Aynı anlatıda bu sınıfsal kaderin müsebbibi olarak Havva’nın gösterilmesi de bugünle bağını kurmak açısından önemlidir. Havva günahkâr olmanın yanı sıra sınıfsal sömürünün de nedeni olarak görülüyordu. Bu cinsiyetçi tutum, kadınları neredeyse tüm zamanlarda homo sacere dönüştürmüştü. Atinalı yönetici Perikles bir cenaze töreninde kadınlar için en makbul olan şeyin, iyi bir vesileyle dahi olsa adlarından söz ettirmemeleri olduğunu belirtmişti. Kadınların kahkaha atmalarına izin vermeyen, kıyafetlerini, oturma biçimlerini şiddete bahane gösteren günümüz bağnaz dünyasında da değişen bir şey yok.
İki binyıl önce yaşamış Amasyalı coğrafyacı Strabon, çalışmaya mahkûm edilen işçilerin çok erken ölümleri nedeniyle sürekli açık tutulamayan antikçağ maden ocaklarına dikkatimizi çeker. Aradan geçen onca zamana rağmen bugün Zonguldak’ta, Soma’da yerin yüzlerce metre altındaki maden ocaklarında öldürülen işçiler, Afşin’de yıllardır, İliç’te haftalardır bedenleri toprak altında bırakılan madenciler aynı düzenin içinde olduğumuzun açık kanıtlarıdır.

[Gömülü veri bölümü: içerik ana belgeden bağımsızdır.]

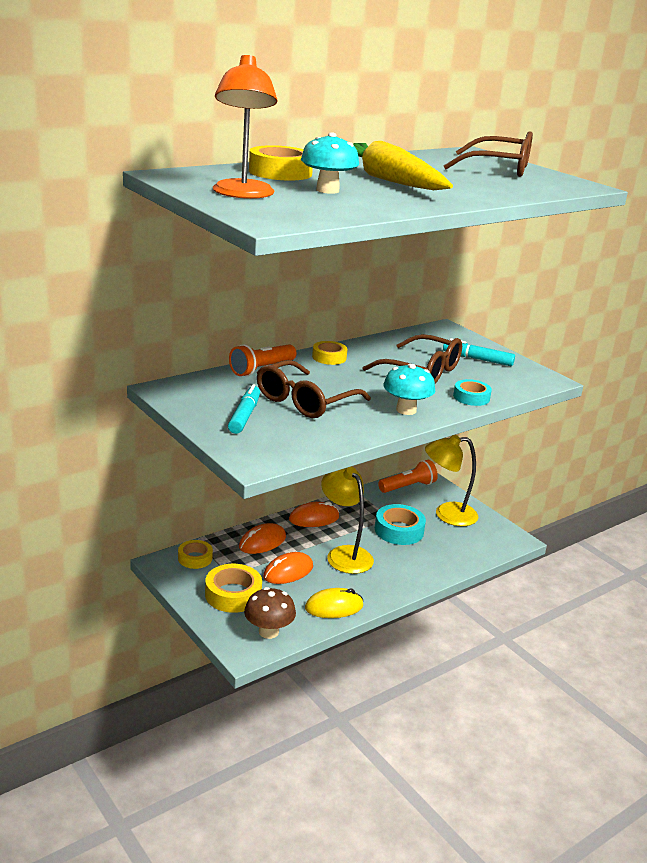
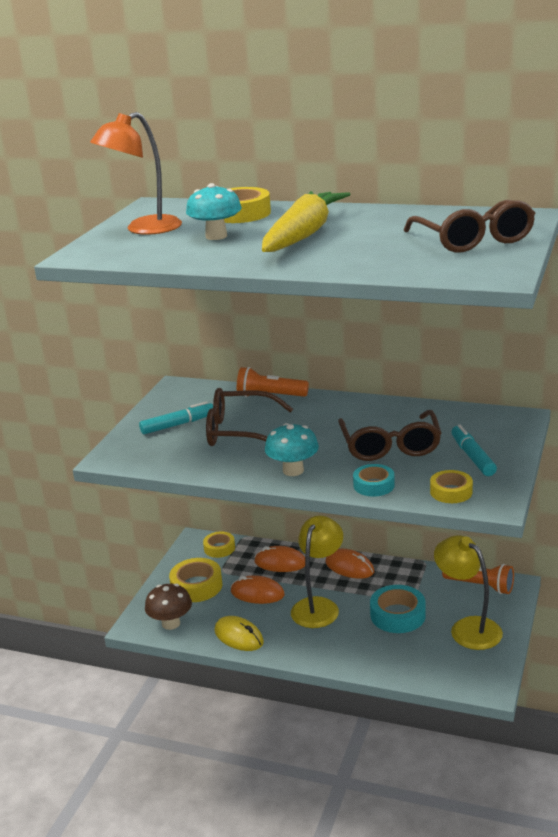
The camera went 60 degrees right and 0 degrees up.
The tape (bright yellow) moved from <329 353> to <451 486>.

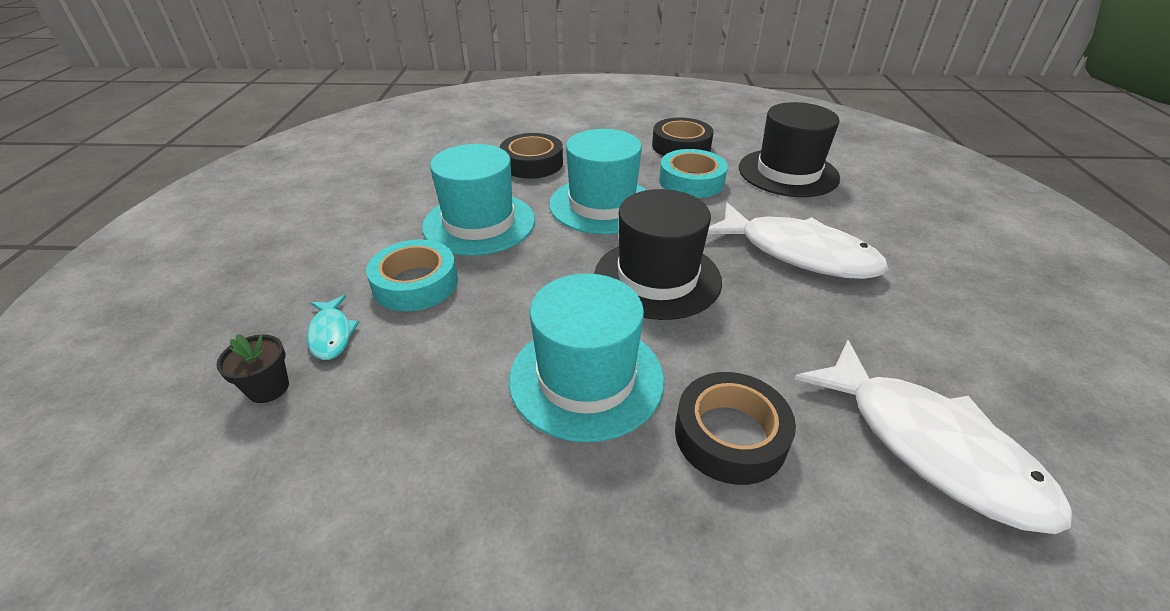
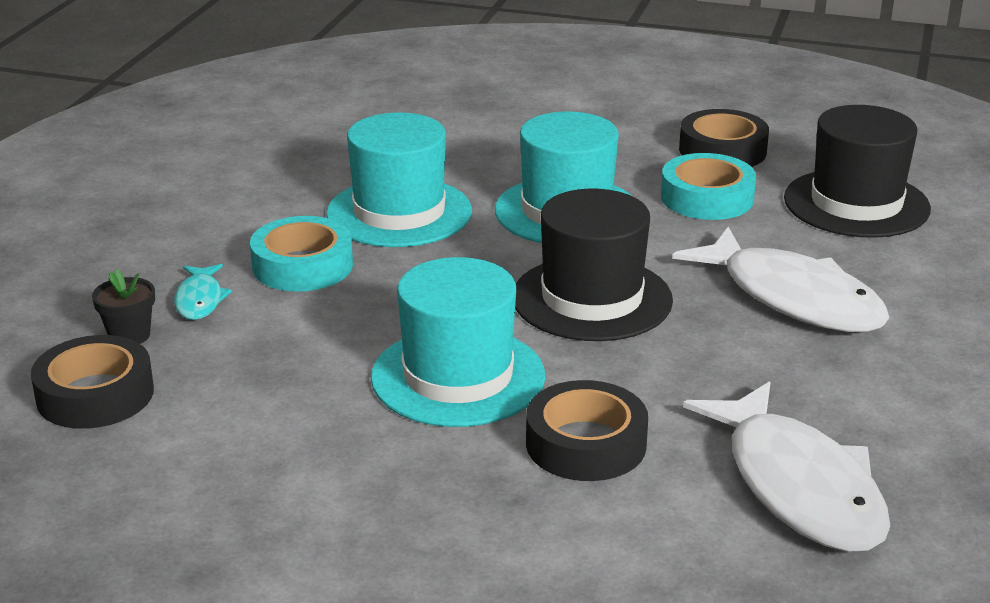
The camera went 15 degrees right and 10 degrees down.
The tape (jet-black) moved from <531 156> to <92 382>.

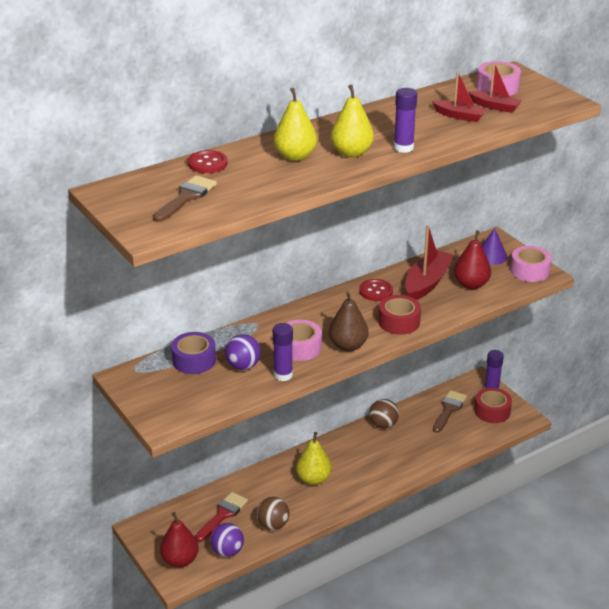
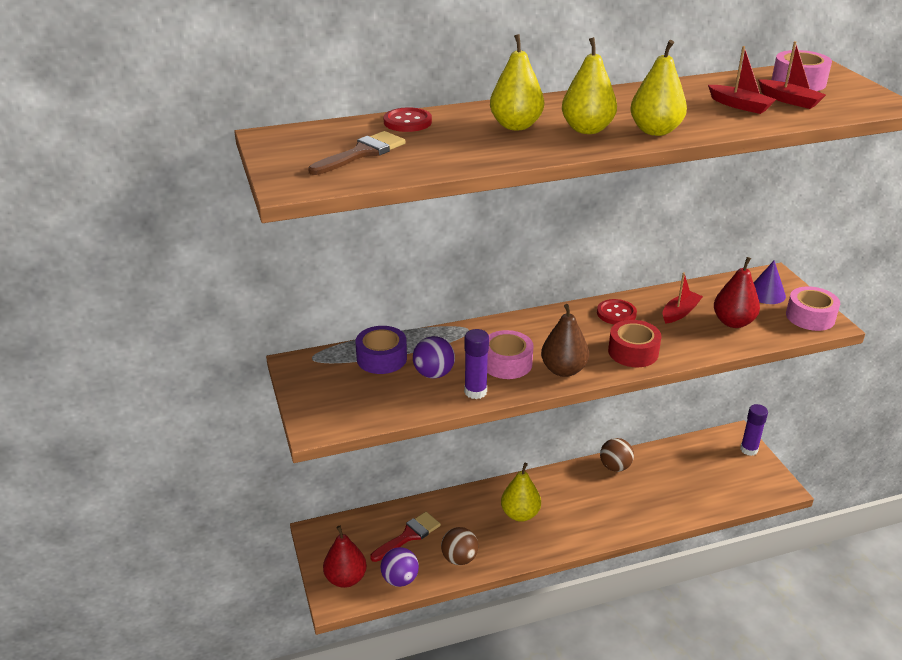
The camera went 15 degrees right and 0 degrees up.
The stick of glue (violet) at <405 120> was replaced by the pear fruit (bright yellow) at <658 88>.
The sailboat (scarlet) at <429 262> changed to 0.59 times the size.
The brush (brown) at <450 411> disappeared.
The tape (scarlet) at <493 405> disappeared.

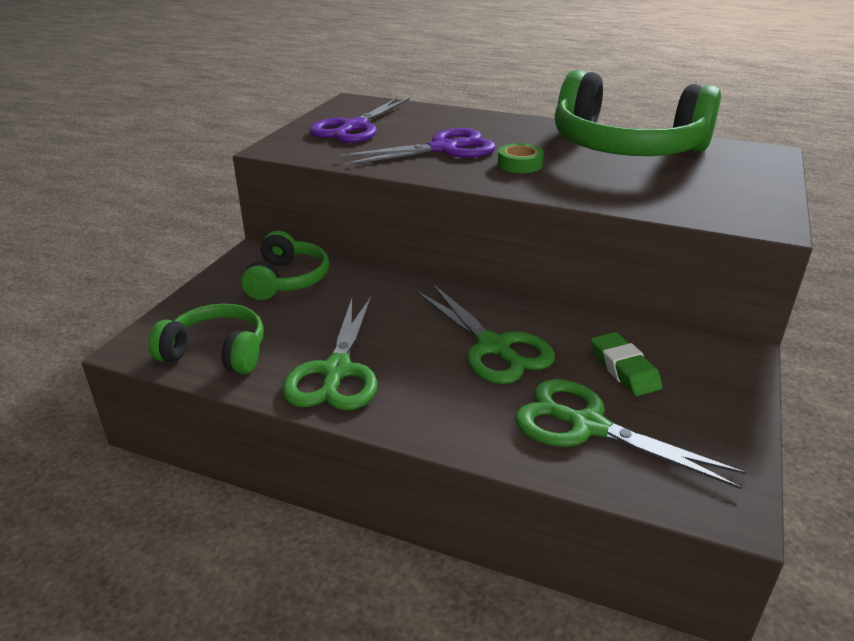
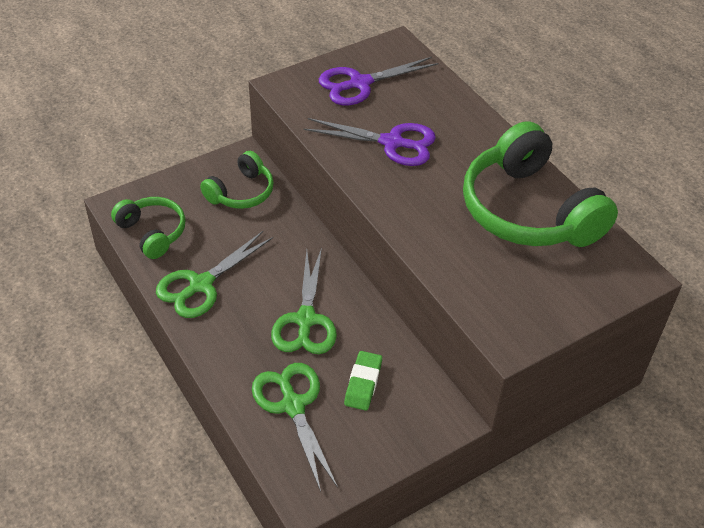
The camera went 35 degrees right and 15 degrees up.
The tape (emerald) at <521 158> disappeared.

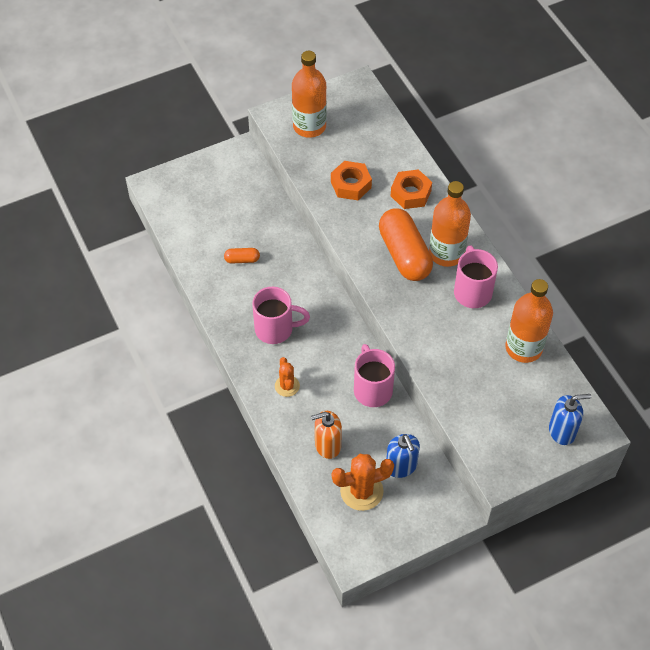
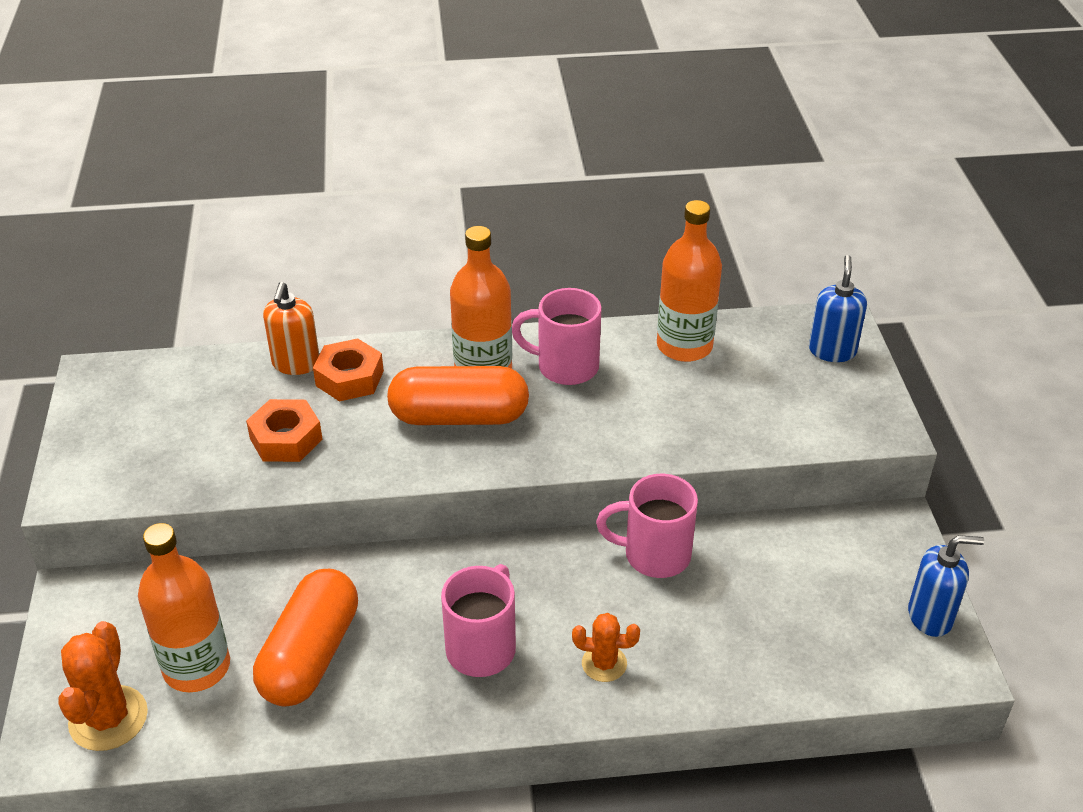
The camera went 70 degrees left and 15 degrees down.
The capsule (orange) at <242 256> changed to 2.27 times the size.
The flask (orange) moved from <309 94> to <184 607>.
The soap pump (orange) moved from <326 435> to <291 328>.
The cactus (orange) moved from <363 482> to <103 686>.
The soap pump (blue) moved from <403 456> to <946 586>.

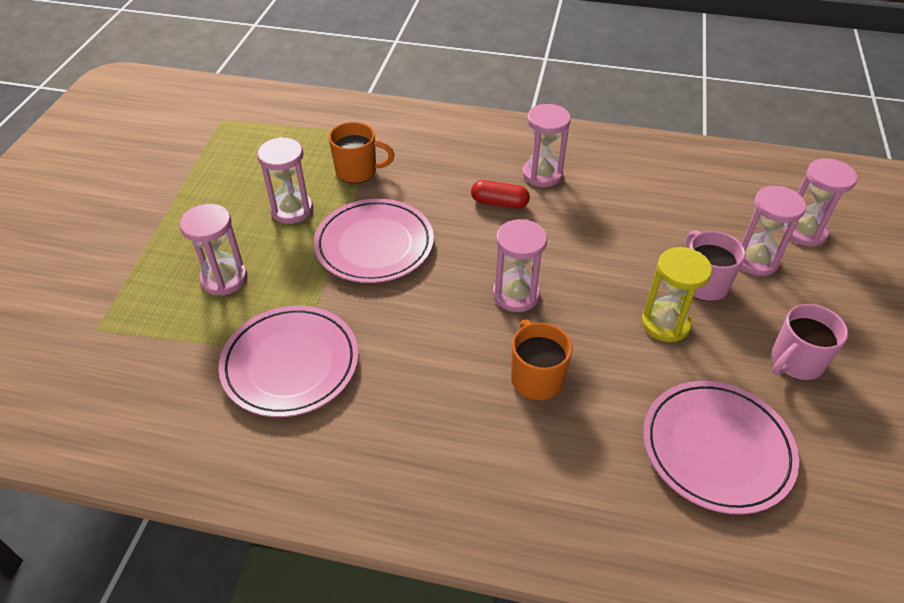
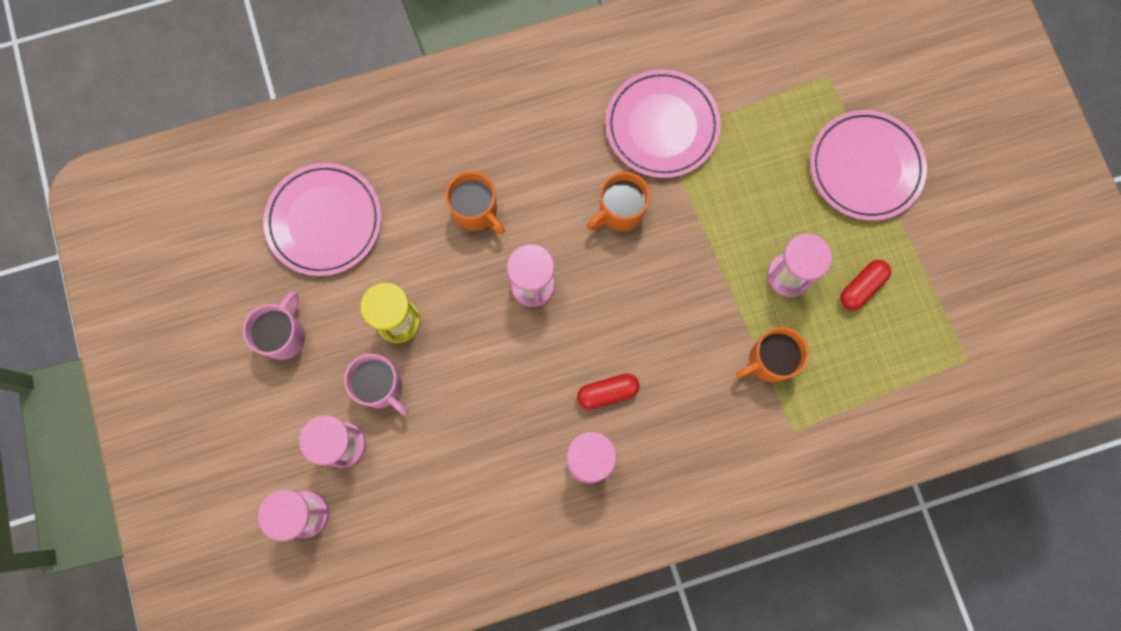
The camera went 150 degrees right and 30 degrees up.
The hourglass (rose-pink) at <213 250> disappeared.
The flat dish (rose-pink) moved from <374 241> to <868 165>.
The coffee mug (orange) at <618 201> appeared.
The capsule (scarlet) at <865 285> appeared.

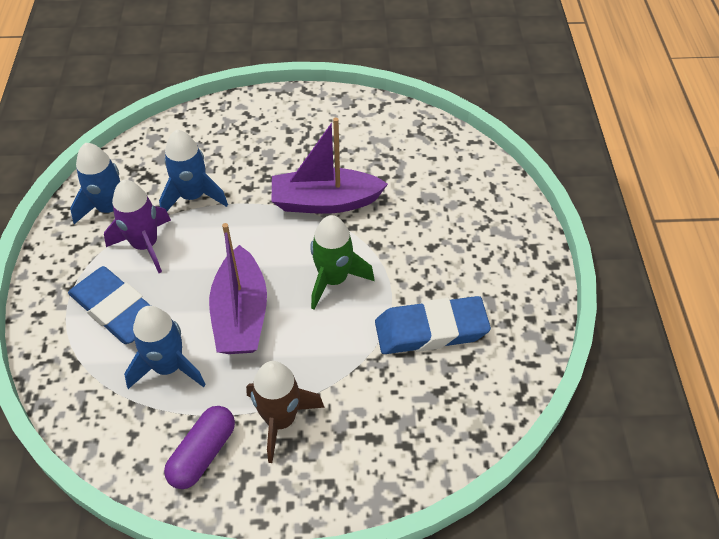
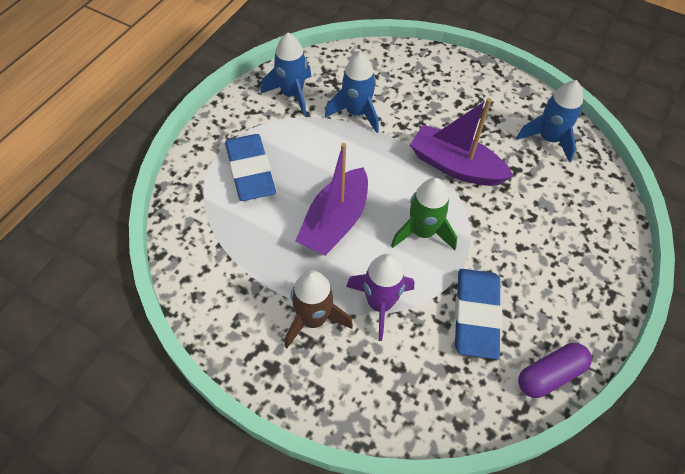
The camera went 30 degrees right and 5 degrees up.
The rocket (violet) moved from <137 226> to <380 297>.
The rocket (blue) moved from <165 347> to <549 121>.
The capsule (violet) moved from <199 447> to <555 370>.
The pencil eraser (blue) at <433 325> turned 75 degrees clockwise.

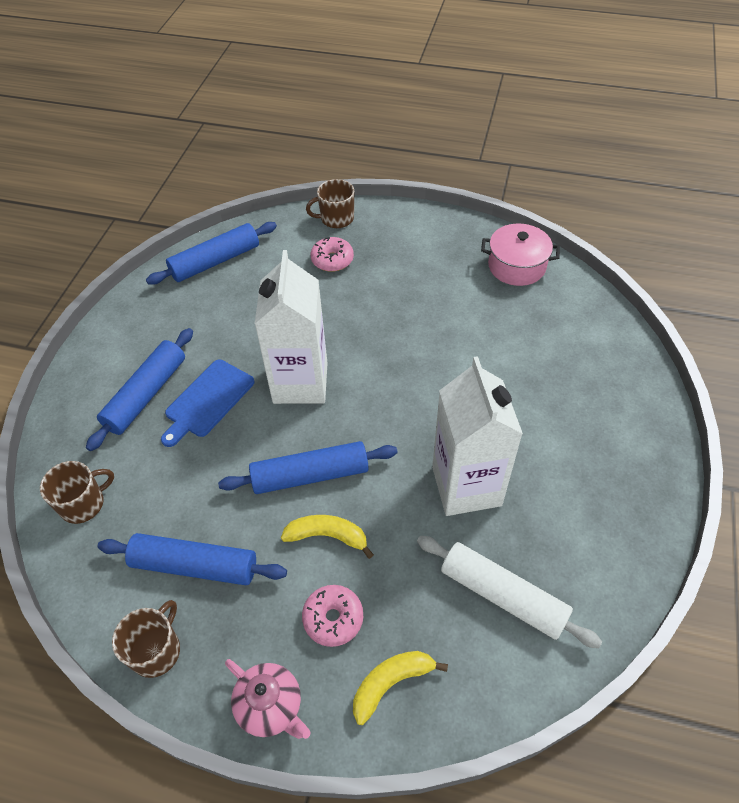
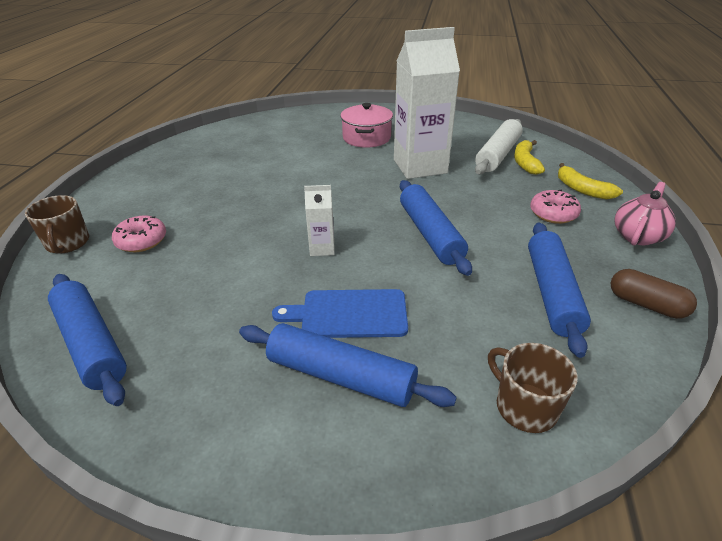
The camera went 95 degrees left and 15 degrees down.
The coffee mug (brown) at <146 639> was replaced by the capsule (brown) at <654 294>.
The cutting board (blue) at <208 403> turned 150 degrees clockwise.
The milk carton (pure white) at <290 327> changed to 0.44 times the size.
The banana (bright yellow) moved from <327 537> to <529 157>.
The cooking pot (rose-pink) moved from <520 255> to <367 125>.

Ötekilerin Arkeolojisi’nde antik Yunan dünyasında erkek çocuklarının cinsel istismarının kültürün bir parçası haline geldiğini ve özellikle de entelektüel dünyada çok yaygın olduğunu anlatan bölüm de günümüzle bağı açısından önemlidir. Anadolu’nun farklı şehirlerinden neredeyse her gün sistematik erkek çocuğu istismar haberleri duyuyoruz. Eril iktidarın yüceltildiği bu feodal kültürel yapı, erk sahibi erkekleri merkeze koyarak diğerlerini edilginleştirmiştir. Bu bugünün ya da dünün meselesi değil, son on bin yılın uygarlığının kültürel çıktılarıdır. Bu yüzden geçmişle günümüz arasında bağ kurmak için bir köprüye ihtiyaç yok, çünkü hiç kesinti, hiç farklılaşma olmamış. Aynı anlam ve uygarlık iklimi içinde, aynı coğrafyada ama farklı zamanlarda yaşıyoruz.